A new biography of J. Edgar Hoover that draws from never-before-seen sources to create a portrait of a colossus who dominated half a century of American history and planted the seeds for much of today's conservative political landscape.
Crisply written, prodigiously researched, and frequently astonishing ... Gage certainly does not deny Hoover’s talent and taste for...dark arts, but she wants to emphasize a simpler explanation, one less flattering to America’s self-regard. For a very long time, most Americans admired Hoover ... There have been other big, ambitious biographies of Hoover, but G-Man is the first in nearly three decades. One advantage to writing about him now is that, in the realm of national security, revelations burble up over time, files get declassified, foia requests haul out unexpected specimens in their nets.

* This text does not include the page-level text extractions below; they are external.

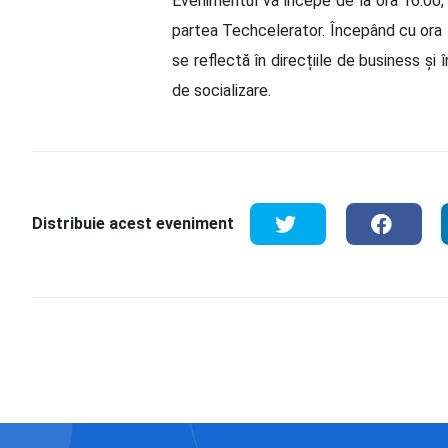
Evenimentul va începe de la ora 16:00, cu
partea Techcelerator. Începând cu ora 1
se reflectă în direcțiile de business ș
de socializare.
Distribuie acest eveniment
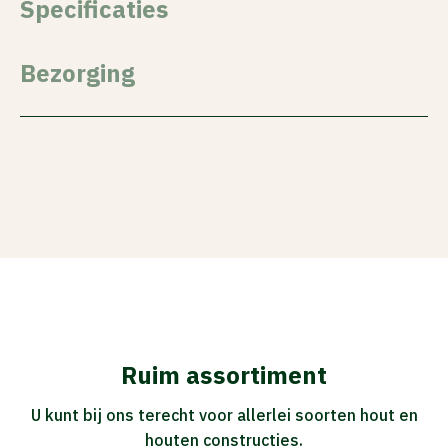
Specificaties
Bezorging
Ruim assortiment
U kunt bij ons terecht voor allerlei soorten hout en
houten constructies.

But some of Gage’s freshest takes concern Hoover’s upbringing in a respectably middle-class but emotionally beleaguered family, and the formation of his racial attitudes in a college fraternity with a sentimental attachment to the Jim Crow South. Many of the book’s other sharp assessments come not from secret documents but from generally available historical sources that the author has read with close attention or particular nuance.

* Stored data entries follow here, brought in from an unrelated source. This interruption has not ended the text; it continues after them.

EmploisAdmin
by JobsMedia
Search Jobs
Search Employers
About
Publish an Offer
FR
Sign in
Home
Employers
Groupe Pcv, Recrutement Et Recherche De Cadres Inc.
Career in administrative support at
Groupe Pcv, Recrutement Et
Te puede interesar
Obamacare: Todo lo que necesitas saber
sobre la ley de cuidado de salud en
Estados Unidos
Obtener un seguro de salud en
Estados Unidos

... revelatory ... This book doesn’t rescue Hoover’s reputation but instead complicates it, deepening our understanding of him and, by extension, the country he served ... The myth of American exceptionalism relegated him to caricature, a supervillain who managed to cling to power only through devious means. But as G-Man vividly shows, Hoover was an exceedingly popular figure for much of his career ... part of what makes G-Man such a fascinating book is how much attention Gage pays to Hoover’s other side — that of the consummate bureaucrat who was determined to modernize and professionalize the F.B.I. As such, despite his obsession with secrecy, he left behind an enormous paper trail. “G-Man is the first major biography of Hoover in nearly three decades, and the first to make ample use of records that have become available in the intervening years, including documents from a Cold War decryption project known as Venona ... This is a humanizing biography, but I wouldn’t call it a sympathetic one — as Gage shows, Hoover accrued too much power and racked up too many abuses for him to be worthy of that. What she provides instead is an acknowledgment of the complexities that made Hoover who he was, while also charting the turbulent currents that eventually swept him aside.
Masterful ... Hoover’s story illustrates the unique power of biography to enter the life of another human being. The genre can provoke a rare response: It can persuade one to change one’s mind. This magical leap can happen when a good biographer is able to seduce the reader into understanding another soul. G-Man is Gage’s first biography, and she turns out to be a marvelous biographer ... After reading Gage, I have changed my mind about Hoover ... Gage’s biography now becomes the definitive work, not only because it is deeply biographical about the man but also because the author was able to tap into such previously classified sources as the records of Operation Solo ... This new material is simply stunning, and Gage uses it to write a highly nuanced — sometimes even sympathetic — account of the man.